James Cook, a former owner of Taco Bell franchises, once enjoyed a close relationship with BFA. He served on the BFA board of directors from 1991 to 1997. After he left the BFA board, Cook even had an office at BFA's headquarters at 1313 East Osborn.
BFA and Cook appear to have done at least one deal together. Records show Cook was associated with a company called Dutch Island LLC, which owned real estate in Savannah, Georgia. A June 1999 BFA circular sent out to investors says a BFA subsidiary now "holds the economic interest" of Dutch Island LLC.

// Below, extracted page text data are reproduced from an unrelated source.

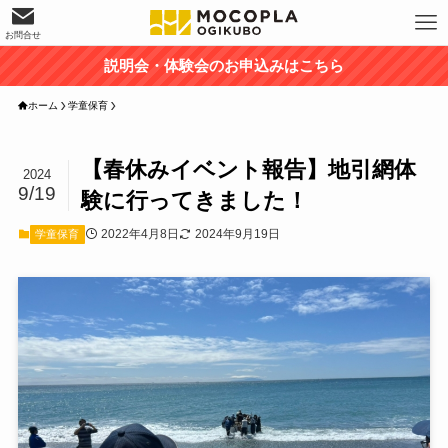
お問合せ
説明会・体験会のお申込みはこちら
ホーム
学童保育
【春休みイベント報告】地引網体
2024
9/19
験に行ってきました！
2022年4月8日
2024年9月19日
学童保育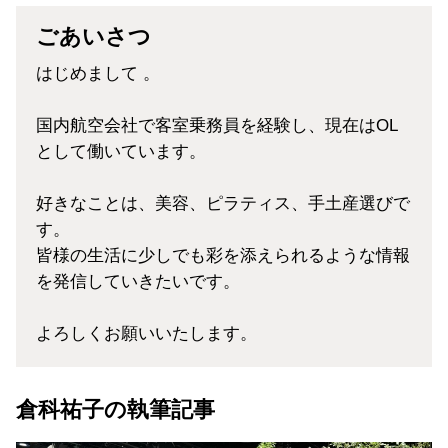
ごあいさつ
はじめまして 。
国内航空会社で客室乗務員を経験し、現在はOL
として働いています。
好きなことは、美容、ピラティス、手土産選びで
す。
皆様の生活に少しでも彩を添えられるような情報
を発信していきたいです。
よろしくお願いいたします。
倉科祐子の執筆記事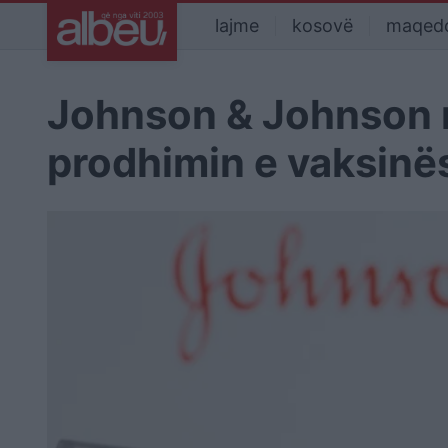
lajme
kosovë
maqed
Johnson & Johnson n
prodhimin e vaksinës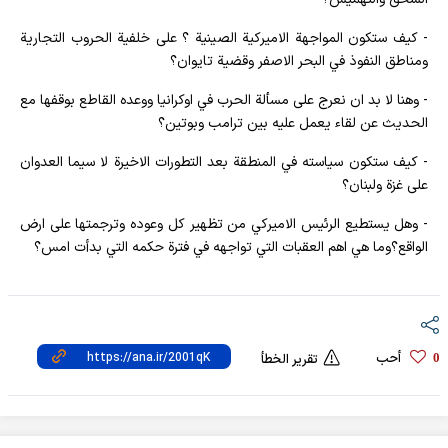
- كيف ستكون المواجهة الاميركية الصينية ؟ على خلفية الحروب التجارية
ومناطق النفوذ في البحر الاصفر وقضية تايوان؟
- وهنا لا بد ان نعرج على مسألة الحرب في اوكرانيا ووعده القاطع بوقفها مع
الحديث عن لقاء يعمل عليه بين ترامب وبوتين؟
- كيف ستكون سياسته في المنطقة بعد التطورات الاخيرة لا سيما العدوان
على غزة ولبنان؟
- وهل يستطيع الرئيس الاميركي من تظهير كل وعوده وترجمتها على ارض
الواقع؟وما هي اهم العقبات التي تواجهه في فترة حكمه التي بدأت امس؟
أحب
0
تقرير الخطأ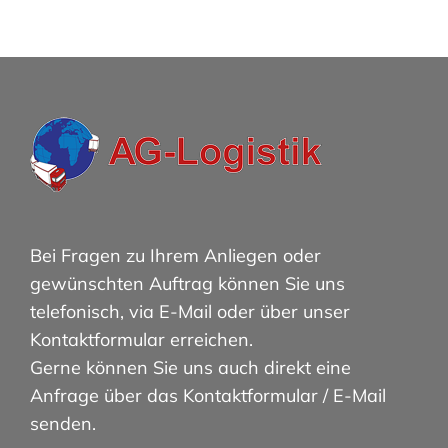
Bei Fragen zu Ihrem Anliegen oder
gewünschten Auftrag können Sie uns
telefonisch, via E-Mail oder über unser
Kontaktformular erreichen.
Gerne können Sie uns auch direkt eine
Anfrage über das Kontaktformular / E-Mail
senden.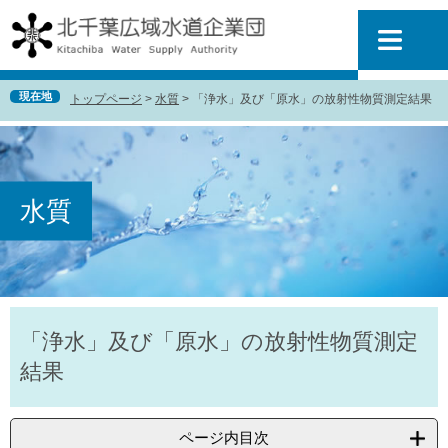
ペ
メ
ー
ニ
ジ
ュ
の
ー
先
を
現在地
トップページ
>
水質
>
「浄水」及び「原水」の放射性物質測定結果
頭
飛
で
ば
す
し
。
て
本
水質
文
へ
本
「浄水」及び「原水」の放射性物質測定
文
結果
ページ内目次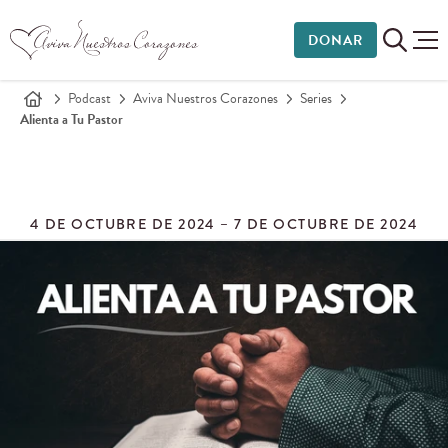
DONAR
Podcast
Aviva Nuestros Corazones
Series
Alienta a Tu Pastor
4 DE OCTUBRE DE 2024 – 7 DE OCTUBRE DE 2024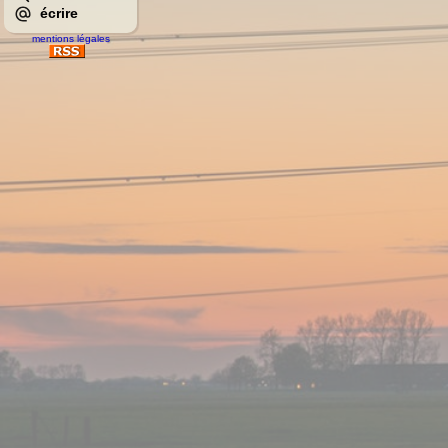
écrire
mentions légales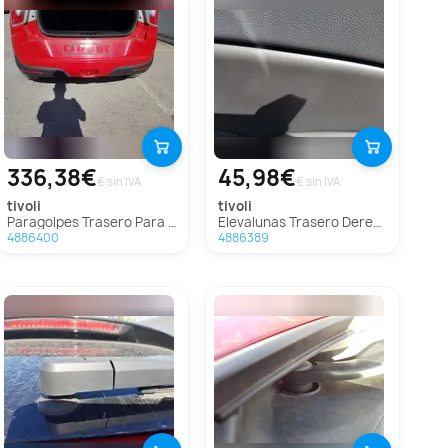
336,38€
45,98€
€ sin IVA
€ sin IVA
tivoli
tivoli
Paragolpes Trasero Para Ssangyong Tivoli
Elevalunas Trasero Derecho Para Ssangyong Tivoli
4886400
4886389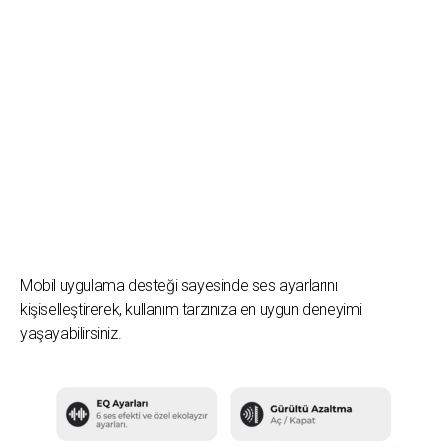
Mobil uygulama desteği sayesinde ses ayarlarını
kişiselleştirerek, kullanım tarzınıza en uygun deneyimi
yaşayabilirsiniz.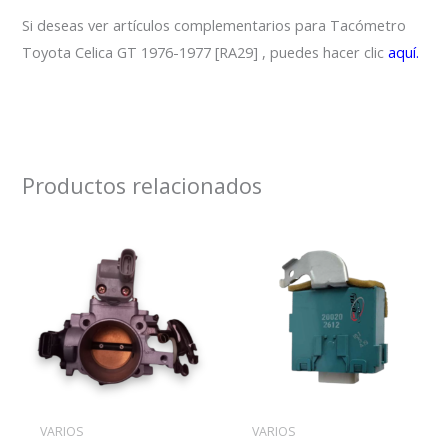
Si deseas ver artículos complementarios para Tacómetro
Toyota Celica GT 1976-1977 [RA29] , puedes hacer clic
aquí.
Productos relacionados
VARIOS
VARIOS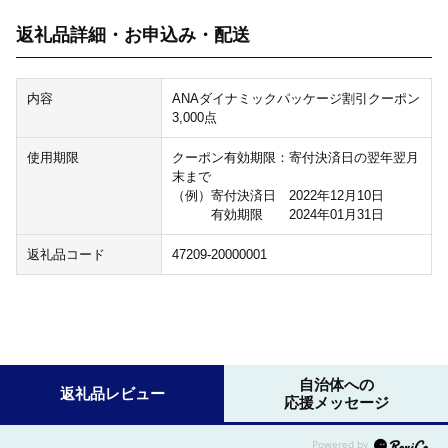
返礼品詳細・お申込み・配送
内容
ANAダイナミックパッケージ割引クーポン
3,000点
使用期限
クーポン有効期限：寄付決済日の翌年翌月
末まで
（例）寄付決済日 2022年12月10日
有効期限 2024年01月31日
返礼品コード
47209-20000001
自治体への
返礼品レビュー
応援メッセージ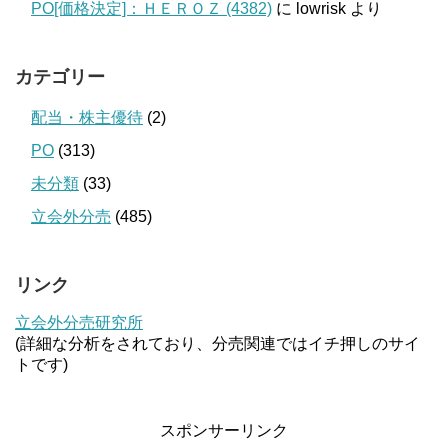
PO[価格決定]：ＨＥＲＯＺ (4382)
に
lowrisk
より
カテゴリー
配当・株主優待
(2)
PO
(313)
未分類
(33)
立会外分売
(485)
リンク
立会外分売研究所
(詳細な分析をされており、分売関連ではイチ押しのサイ
トです)
スポンサーリンク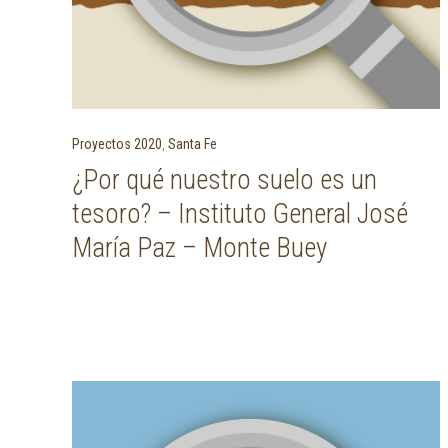
Proyectos 2020
,
Santa Fe
¿Por qué nuestro suelo es un
tesoro? – Instituto General José
María Paz – Monte Buey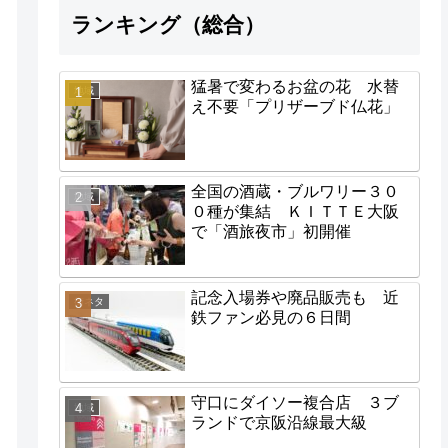
ランキング（総合）
猛暑で変わるお盆の花 水替
地域
え不要「プリザーブド仏花」
全国の酒蔵・ブルワリー３０
地域
０種が集結 ＫＩＴＴＥ大阪
で「酒旅夜市」初開催
記念入場券や廃品販売も 近
街ネタ
鉄ファン必見の６日間
守口にダイソー複合店 ３ブ
地域
ランドで京阪沿線最大級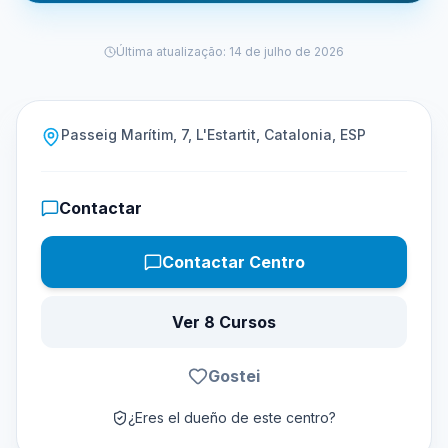
Última atualização
:
14 de julho de 2026
Passeig Marítim, 7, L'Estartit, Catalonia, ESP
Contactar
Contactar Centro
Ver 8 Cursos
Gostei
¿Eres el dueño de este centro?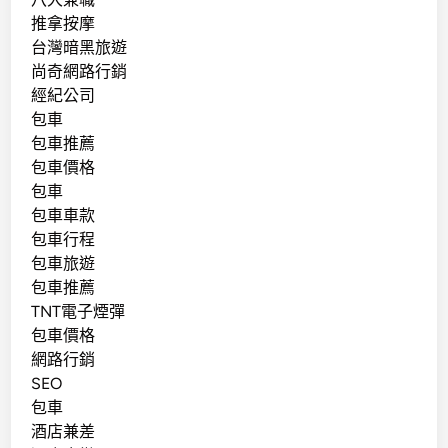
推拿按摩
台灣暗黑旅遊
尚奇網路行銷
經紀公司
包車
包車推薦
包車價格
包車
包車車款
包車行程
包車旅遊
包車推薦
TNT電子煙彈
包車價格
網路行銷
SEO
包車
酒店兼差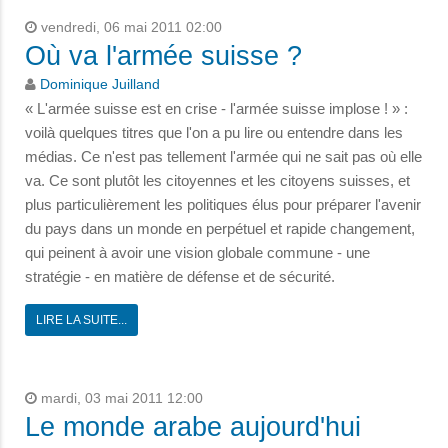
vendredi, 06 mai 2011 02:00
Où va l'armée suisse ?
Dominique Juilland
« L'armée suisse est en crise - l'armée suisse implose ! » :
voilà quelques titres que l'on a pu lire ou entendre dans les
médias. Ce n'est pas tellement l'armée qui ne sait pas où elle
va. Ce sont plutôt les citoyennes et les citoyens suisses, et
plus particulièrement les politiques élus pour préparer l'avenir
du pays dans un monde en perpétuel et rapide changement,
qui peinent à avoir une vision globale commune - une
stratégie - en matière de défense et de sécurité.
LIRE LA SUITE...
mardi, 03 mai 2011 12:00
Le monde arabe aujourd'hui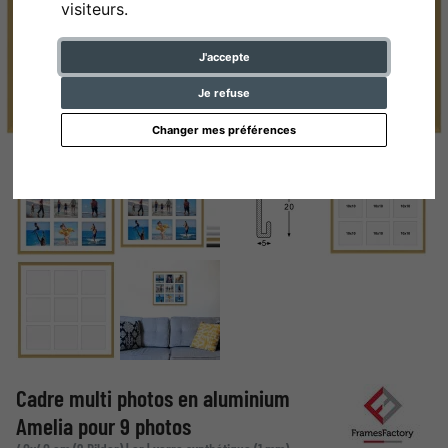
visiteurs.
J'accepte
Je refuse
Changer mes préférences
Cadre multi photos en aluminium
Amelia pour 9 photos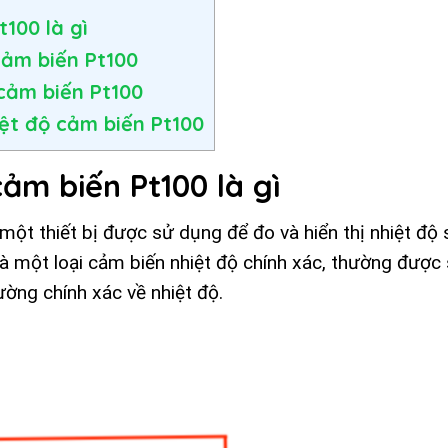
t100 là gì
 cảm biến Pt100
 cảm biến Pt100
iệt độ cảm biến Pt100
cảm biến Pt100 là gì
 một thiết bị được sử dụng để đo và hiển thị nhiệt độ
à một loại cảm biến nhiệt độ chính xác, thường được
ờng chính xác về nhiệt độ.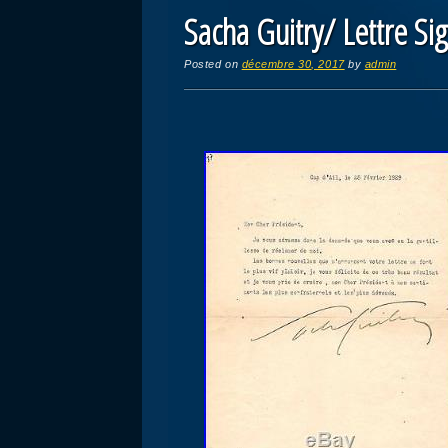
Sacha Guitry/ Lettre Si
Posted on
décembre 30, 2017
by
admin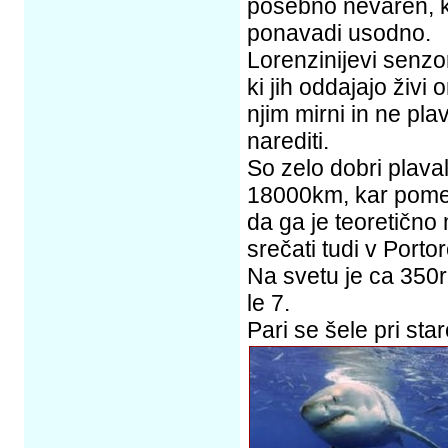
posebno nevaren, ko
ponavadi usodno.
Lorenzinijevi senzo
ki jih oddajajo živi
njim mirni in ne pl
narediti.
So zelo dobri plava
18000km, kar pomeni
da ga je teoretično 
srečati tudi v Porto
Na svetu je ca 350r
le 7.
Pari se šele pri staro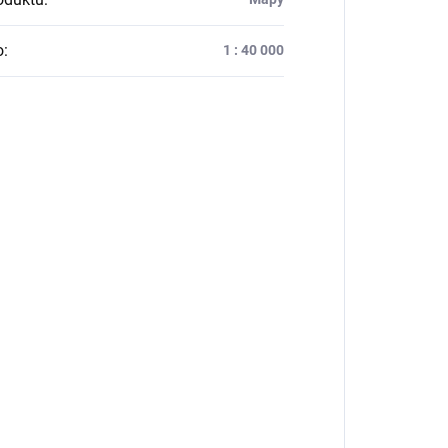
o
:
1 : 40 000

Neither Cook nor his attorney John Politan would comment for this story, so it is unknown whether the nearly $2 million Cook deposited in his "Easy Access Investment" account with BFA had anything to do with the Dutch Island deal.
Now, Cook is alleging breach of contract, conversion and unjust enrichment, and is asking a judge to keep BFA from freezing assets. Or to give him his money back.
Cook's lawsuit, which he filed with his wife, Carolyn, alleges that Cook tried to withdraw some of his money from BFA on August 4 -- eight days before the Corporation Commission issued its cease and desist order. "To his absolute shock," Cook's attorney wrote BFA in an August 16 letter, "he [Cook] was advised that the accounts had been frozen."
"As a panic reflex, BFA has now refused to allow Plaintiffs any access whatsoever to their personal funds. . . . Apparently BFA fears a 'run on the bank' could result in BFA's inability to meet the future demands of anxious investors and/or satisfy future penalties that may be assumed against BFA," Cook says in his lawsuit.
Cook calls BFA's freeze "self-serving hoarding" and says the fact that he can't get his money is jeopardizing the Cooks' personal credit and has caused them "extreme hardship."
BFA has not yet responded to the lawsuit.
The Reverend Richard Kimsey, who already accuses BFA directors, and fired officers Bill Crotts, Thomas Grabinski and Donald Deardoff, of several counts of fraud in his lawsuit, has now named the Arizona Southern Baptist Convention and two officers in his legal complaint.
In papers filed Monday, Kimsey says Steve Bass, executive director of the convention, "solicited" Kimsey to buy the BFA promissory note that has now been frozen.
Kimsey also says William Agee, spokesman for the convention, also "solicited" the promissory note.
Kimsey contends the convention "assists the Baptist Foundation of Arizona in persuading pastors and others to invest with the Foundation."
After Kimsey moved to Arizona, Bass took him on a "new pastors tour" that included a stop at BFA's office, according to the lawsuit.